NSW Parliament is debating the Voluntary Assisted Dying Bill 2021

On the Voluntary Assisted Dying Bill 2021 before NSW Parliament

These are some initial responses by Elderlaw senior solicitor Rodney Lewis to the Voluntary Assisted Dying Bill 2021, currently before the NSW Parliament. Elderlaw Legal Services, a division of Foulsham & Geddes Pty Ltd.

Shortcomings of the Voluntary Assisted Dying Bill 2021

I think there are some matters which are not adequately covered in the Bill.

In relation to the review of decisions, which is the opportunity for challenging, if necessary, the decisions of  the medical practitioners, a person who may bring the matters before the Tribunal includes [definition of  ‘eligible applicant’ s.108]: 

(a) a patient who is the subject of a decision [by the Tribunal under] section 109(1)(a)–(d), or (b) an agent of a patient … or 

(c) a person who the Tribunal is satisfied has a special interest in the medical care and treatment of  [the person]. 

The matters which are the subject of the application for review are [s.109]: 

(a) a decision of a patient’s coordinating practitioner in a first assessment that the patient— (i) … [residence qualification]; 

(ii) has or does not have decision-making capacity in relation to voluntary assisted dying, or (iii) is or is not acting voluntarily and not [acting -rl] because of pressure or duress, 

(b) a decision of a patient’s consulting practitioner in a consulting assessment that the patient— 

… 

(iii) is or is not acting voluntarily and is or is not acting because of pressure or duress, 

(c) a decision of a patient’s coordinating practitioner to make a statement in a final review form  certifying that [s/he] is satisfied the patient— 

(i) has or does not have decision-making capacity in relation to voluntary assisted dying, or (ii) … is or is not acting voluntarily and is or is not acting because of pressure or duress, 

(d) a decision of the Board to refuse an application for a voluntary assisted dying substance authority in relation to a patient. 

Who is an ‘agent’?

The identity of an ‘agent’ is in my opinion, obscure, in this context. It means ‘a person who acts on behalf of the patient’ [Schedule 1-Dictionary]. 

It is unclear from the legislation who may be an “agent”. We have broad legal definitions of who may  be an agent, but here we have someone who may be so ill and focussed on unbearable pain, as to be  unable to make those kinds of decisions.  

Since the Bill is concerned only with capacity to understand ‘voluntary assisted dying’, the capacity  to understand who an agent is and their delegated functions, will likely be different. It is the same  capacity required to understand the making of a power of attorney (see Szozda v Szozda [2010] NSWSC 804).  

Will a written agency appointment be required?

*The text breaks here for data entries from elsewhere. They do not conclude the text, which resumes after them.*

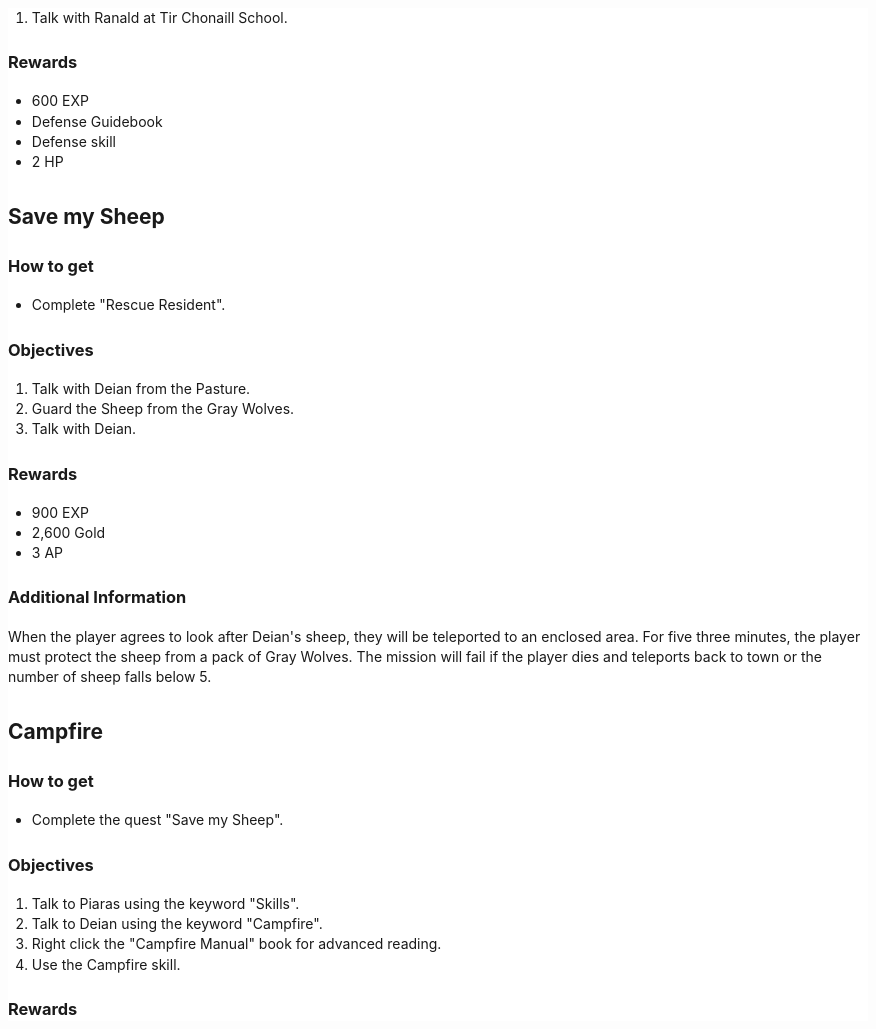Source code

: 1. Talk with Ranald at Tir Chonaill School.

### Rewards

- 600 EXP
- Defense Guidebook
- Defense skill
- 2 HP

Save my Sheep
-----------------------------------------------------------------------------

### How to get

- Complete "Rescue Resident".

### Objectives

1. Talk with Deian from the Pasture.
2. Guard the Sheep from the Gray Wolves.
3. Talk with Deian.

### Rewards

- 900 EXP
- 2,600 Gold
- 3 AP

### Additional Information

When the player agrees to look after Deian's sheep, they will be teleported
to an enclosed area. For
<span data-feature="!ShortSheepProtection">five</span>
<span data-feature="ShortSheepProtection">three</span>
minutes, the player must protect the sheep
from a pack of Gray Wolves. The mission will fail if the player dies and
teleports back to town or the number of sheep falls below 5.

Campfire
-----------------------------------------------------------------------------

### How to get

- Complete the quest "Save my Sheep".

### Objectives

1. Talk to Piaras using the keyword "Skills".
2. Talk to Deian using the keyword "Campfire".
3. Right click the "Campfire Manual" book for advanced reading.
4. Use the Campfire skill.

### Rewards
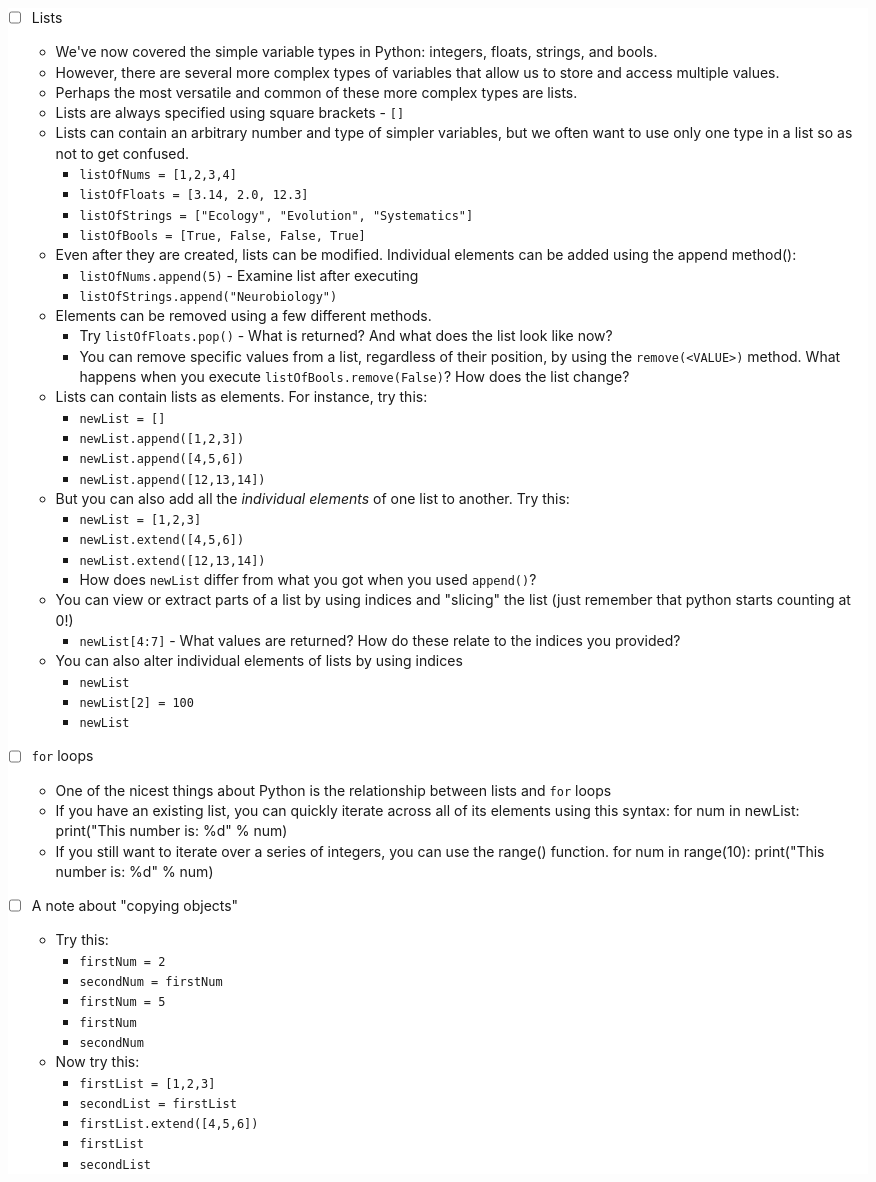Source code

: - [ ] Lists
  - We've now covered the simple variable types in Python: integers, floats, strings, and bools.
  - However, there are several more complex types of variables that allow us to store and access multiple values.
  - Perhaps the most versatile and common of these more complex types are lists.
  - Lists are always specified using square brackets - `[]`
  - Lists can contain an arbitrary number and type of simpler variables, but we often want to use only one type in a list so as not to get confused.
    - `listOfNums = [1,2,3,4]`
    - `listOfFloats = [3.14, 2.0, 12.3]`
    - `listOfStrings = ["Ecology", "Evolution", "Systematics"]`
    - `listOfBools = [True, False, False, True]`
  - Even after they are created, lists can be modified. Individual elements can be added using the append method():
    - `listOfNums.append(5)` - Examine list after executing
    - `listOfStrings.append("Neurobiology")`
  - Elements can be removed using a few different methods.
    - Try `listOfFloats.pop()` - What is returned? And what does the list look like now?
    - You can remove specific values from a list, regardless of their position, by using the `remove(<VALUE>)` method. What happens when you execute `listOfBools.remove(False)`? How does the list change?
  - Lists can contain lists as elements. For instance, try this:
    - `newList = []`
    - `newList.append([1,2,3])`
    - `newList.append([4,5,6])`
    - `newList.append([12,13,14])`
  - But you can also add all the _individual elements_ of one list to another. Try this:
    - `newList = [1,2,3]`
    - `newList.extend([4,5,6])`
    - `newList.extend([12,13,14])`
    - How does `newList` differ from what you got when you used `append()`?
  - You can view or extract parts of a list by using indices and "slicing" the list (just remember that python starts counting at 0!)
    - `newList[4:7]` - What values are returned? How do these relate to the indices you provided?
  - You can also alter individual elements of lists by using indices
    - `newList`
    - `newList[2] = 100`
    - `newList`


- [ ] `for` loops
  - One of the nicest things about Python is the relationship between lists and `for` loops
  - If you have an existing list, you can quickly iterate across all of its elements using this syntax:
        for num in newList:
            print("This number is: %d" % num)
  - If you still want to iterate over a series of integers, you can use the range() function.
        for num in range(10):
            print("This number is: %d" % num)


- [ ] A note about "copying objects"
  - Try this:
    - `firstNum = 2`
    - `secondNum = firstNum`
    - `firstNum = 5`
    - `firstNum`
    - `secondNum`
  - Now try this:
    - `firstList = [1,2,3]`
    - `secondList = firstList`
    - `firstList.extend([4,5,6])`
    - `firstList`
    - `secondList`
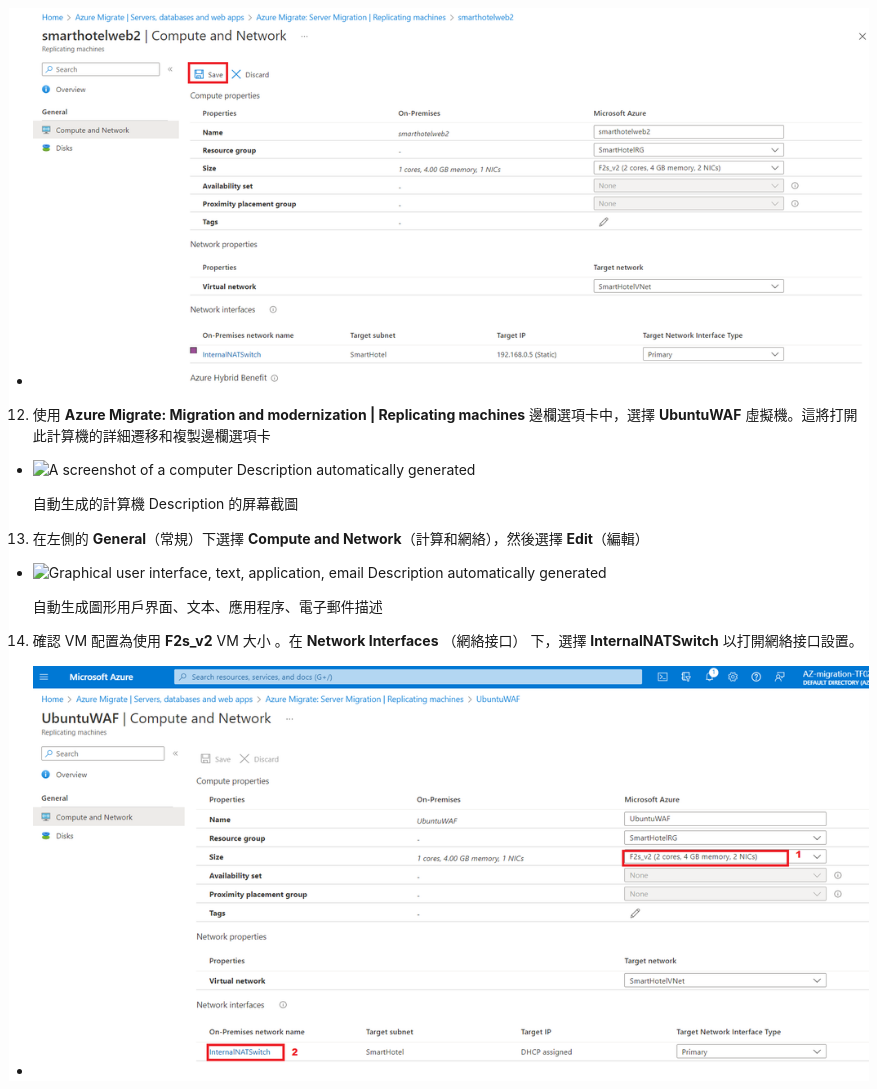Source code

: - ![](./media/image71.png)

12. 使用 **Azure Migrate: Migration and modernization | Replicating
    machines** 邊欄選項卡中，選擇 **UbuntuWAF**
    虛擬機。這將打開此計算機的詳細遷移和複製邊欄選項卡

- ![A screenshot of a computer Description automatically
  generated](./media/image72.jpg)

  自動生成的計算機 Description 的屏幕截圖

13. 在左側的 **General**（常規）下選擇 **Compute and
    Network**（計算和網絡），然後選擇 **Edit**（編輯）

- ![Graphical user interface, text, application, email Description
  automatically generated](./media/image73.png)

  自動生成圖形用戶界面、文本、應用程序、電子郵件描述

14. 確認 VM 配置為使用 **F2s_v2** VM 大小 。在 **Network Interfaces**
    （網絡接口） 下，選擇 **InternalNATSwitch** 以打開網絡接口設置。

- ![](./media/image74.png)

Is a solicitor an agent? Will a solicitor be denied  leave to appear if capacity to instruct is in doubt? The Bill makes a point about the capacity which  the person is required to have and that is, to understand the nature and effect of voluntary assisted  dying.  

In my experience in the Guardianship Division of NCAT and the Guardianship Tribunal before that, it  is sometimes essential, in the interests of the subject person and in the interests of justice and fairness to hear from family members who seek to be heard, especially when they have views and  experience which are not necessarily shared by the rest of the family. Family members seem to have  no status in this Bill, yet are among those whose views may be critical as to whether there is present,  any pressure or duress. 

Consider the circumstances which might exist and which may lead a medical practitioner to overlook  or mistake conduct by another person impacting upon the subject person, in the manner described  as pressure or duress. The definition found in the Bill of those words is “abuse, coercion, intimidation, threats, undue influence from another person or other pressure or duress”. 

Not enough guidance in the Bill

The Bill makes no attempt to guide the medical practitioners in how they may discover the facts and  circumstances which might show that any pressure and duress may have occurred. There is no  reference to making inquiries or the necessity or otherwise of consulting with family members. 

For those reasons, I suggest that an extra qualifying definition of an ‘eligible applicant’ should  include ‘any person who has a genuine interest in the welfare of the person’. That will enable not  only family but in cases where there is no family, others such as friends to make an intervention if  they have evidence of ‘pressure or duress’.